DAVID ET GOLIATH, MÊME COMBAT
La Dernière tentation du Christ, en dépit de ses ambitions scénaristiques, culturelles ou purement formelles,
qui font du film une réussite éclatante, ne parvient cependant jamais à faire oublier le faible budget qui a été
confié au réalisateur américain. Un tournage au Maroc, étalé sur de nombreuses semaines, avec un casting important,
des effets spéciaux, pour conter une histoire épique, et ne dépassant pas les 7 millions de dollars, ne peut
décemment pas totalement dissimuler quelques défauts qui pourraient passer aujourd'hui, avec le manque de recul,
pour des fautes de goût. Le manque d'argent est visible tout au long du film : Jésus ne prêche que devant une poignée
de curieux, aucun plan n'est truqué en post-production, tout est fait à la prise de vue, les extérieurs se limitent
bien souvent au désert marocain et à quelques bâtisses à l'aspect vieillissant, et les soldats romains ne dupent
jamais sur leur nombre véritable, à savoir cinq figurants, multipliés par un montage habile pour faire croire à une
trentaine. Gangs of New York est à l'opposé le plus gros budget du cinéaste, estimé à 100 millions de dollars.

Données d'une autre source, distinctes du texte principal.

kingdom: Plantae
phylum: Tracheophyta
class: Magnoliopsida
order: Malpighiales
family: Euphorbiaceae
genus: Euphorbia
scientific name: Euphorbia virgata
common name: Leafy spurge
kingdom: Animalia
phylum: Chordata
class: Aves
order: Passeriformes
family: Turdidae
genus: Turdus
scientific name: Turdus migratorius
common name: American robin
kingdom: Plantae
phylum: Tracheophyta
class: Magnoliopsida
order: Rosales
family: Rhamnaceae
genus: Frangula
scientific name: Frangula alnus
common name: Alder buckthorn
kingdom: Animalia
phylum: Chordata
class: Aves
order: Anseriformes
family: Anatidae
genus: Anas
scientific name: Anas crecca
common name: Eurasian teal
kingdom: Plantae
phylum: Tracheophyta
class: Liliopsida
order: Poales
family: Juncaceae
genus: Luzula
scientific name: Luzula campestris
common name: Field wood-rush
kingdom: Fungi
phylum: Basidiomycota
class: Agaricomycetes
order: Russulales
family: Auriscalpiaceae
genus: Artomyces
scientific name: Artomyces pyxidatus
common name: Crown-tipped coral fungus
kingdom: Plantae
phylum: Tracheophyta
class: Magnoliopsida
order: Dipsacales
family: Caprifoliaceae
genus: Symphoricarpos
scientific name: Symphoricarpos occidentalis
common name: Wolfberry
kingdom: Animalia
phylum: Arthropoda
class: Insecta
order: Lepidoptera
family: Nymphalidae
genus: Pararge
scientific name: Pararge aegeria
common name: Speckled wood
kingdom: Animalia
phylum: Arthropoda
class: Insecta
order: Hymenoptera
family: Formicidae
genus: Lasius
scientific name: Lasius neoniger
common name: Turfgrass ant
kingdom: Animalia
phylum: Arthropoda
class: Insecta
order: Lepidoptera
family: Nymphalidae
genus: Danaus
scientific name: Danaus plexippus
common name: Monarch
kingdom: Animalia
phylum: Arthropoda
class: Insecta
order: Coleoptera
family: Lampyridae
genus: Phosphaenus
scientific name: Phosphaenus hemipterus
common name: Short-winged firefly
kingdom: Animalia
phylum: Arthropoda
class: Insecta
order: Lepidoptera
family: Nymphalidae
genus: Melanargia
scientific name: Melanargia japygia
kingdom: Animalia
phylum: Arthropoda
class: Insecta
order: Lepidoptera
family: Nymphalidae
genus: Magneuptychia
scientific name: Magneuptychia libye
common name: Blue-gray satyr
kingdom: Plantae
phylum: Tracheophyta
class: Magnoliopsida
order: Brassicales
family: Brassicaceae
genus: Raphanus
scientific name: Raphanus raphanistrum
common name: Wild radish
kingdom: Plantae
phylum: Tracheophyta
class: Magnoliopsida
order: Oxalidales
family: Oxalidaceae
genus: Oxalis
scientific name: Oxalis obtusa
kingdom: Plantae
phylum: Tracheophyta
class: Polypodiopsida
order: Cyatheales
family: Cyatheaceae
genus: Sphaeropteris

Les libertés sont telles que Scorsese peut confier à Dante Ferretti la reproduction en dur et en taille réelle, au
sein des légendaires studios de Cinecittà, du quartier de Five Points, place populaire du New York des années 1860
(en comparaison, pour Le Temps de l'Innocence, il n'avait pu aligner qu'une demi-douzaine de plans d'ensemble
de la ville, faisant pour cela appel aux techniques du matte painting). Mais là encore, des contraintes de temps, de
censure et de promotion viennent chambouler l'équilibre artistique du projet. Une durée sans cesse modifiée, de
nombreuses versions différentes du montage, une conscience politique éveillée par les attentats du 11 septembre, et
de pesantes menaces d'une censure américaine toujours un peu moins permissive, font du film une œuvre chancelante
lors de certaines séquences, brisant parfois l'homogénéité de l'ensemble.
ET MÊME CHEMIN DE CROIX
Reste que les deux films, au-delà de leurs déboires communs, conservent étrangement une même philosophie des
personnages, une même atmosphère biblique et scorsesienne. Comme précisé dans la critique de Gangs of New
York, les deux scénarii sont construits sur un triangle de personnages: Jésus, Judas et Marie-Madeleine pour
l'un, Amsterdam Vallon, Bill le Boucher et Jenny Everdeane pour le second, rappelant la sainte trinité (Père, Fils
et Saint Esprit). Tout comme Jésus, Amsterdam est appelé à succéder à son père, une figure paternelle puissante,
une icône symbolique de la religion catholique. Il se retrouve chargé de représenter ce père parmi les hommes, de
le glorifier, et d'en célébrer le nom et la mémoire, auprès de tous ceux qui ont oublié ou trop longtemps ignoré son
existence. Pour se faire, il devra emprunter un douloureux chemin de croix, où il connaîtra des souffrances physiques
et des tortures émotionnelles, qui viendront nourrir sa soif de vengeance et écorner ses convictions personnelles. Sur
ce chemin, il fera également la rencontre d'une jeune femme errant dans le vice (Marie Madeleine est une prostituée
et Jenny une voleuse), pour qui il aura des pulsions sexuelles difficiles à accepter (le sexe reste dans le cinéma
de Scorsese une source inépuisable d'angoisse et de culpabilité). Bill le Boucher peut quant à lui s'apparenter à
Judas, l'incarnation de l'homme de la rue, violent mais honorable, et figure paternelle de circonstance. Après avoir
suivi leur parcours initiatique, Amsterdam et Jésus sont propulsés à la tête de leur peuple, et forment l'étincelle
d'un mouvement collectif inébranlable, et d'un système communautaire puissant (la religion catholique d'une part, et
la ville de New York, ou plus généralement du pays tout entier, d'autre part). Les deux films ont également pour
principe commun de croiser les paroles du Christ avec les enseignements de la rue (Les Affranchis est en
quelque sorte la négation de ces deux films). Enfin, Gangs et La Dernière tentation sont tous les
deux traversés par de semblables moments d'onirisme, et conservent une identité commune qui s'étend au-delà même
des sujets choisis. Le cinéma de Scorsese continue de revisiter la religion et l'histoire.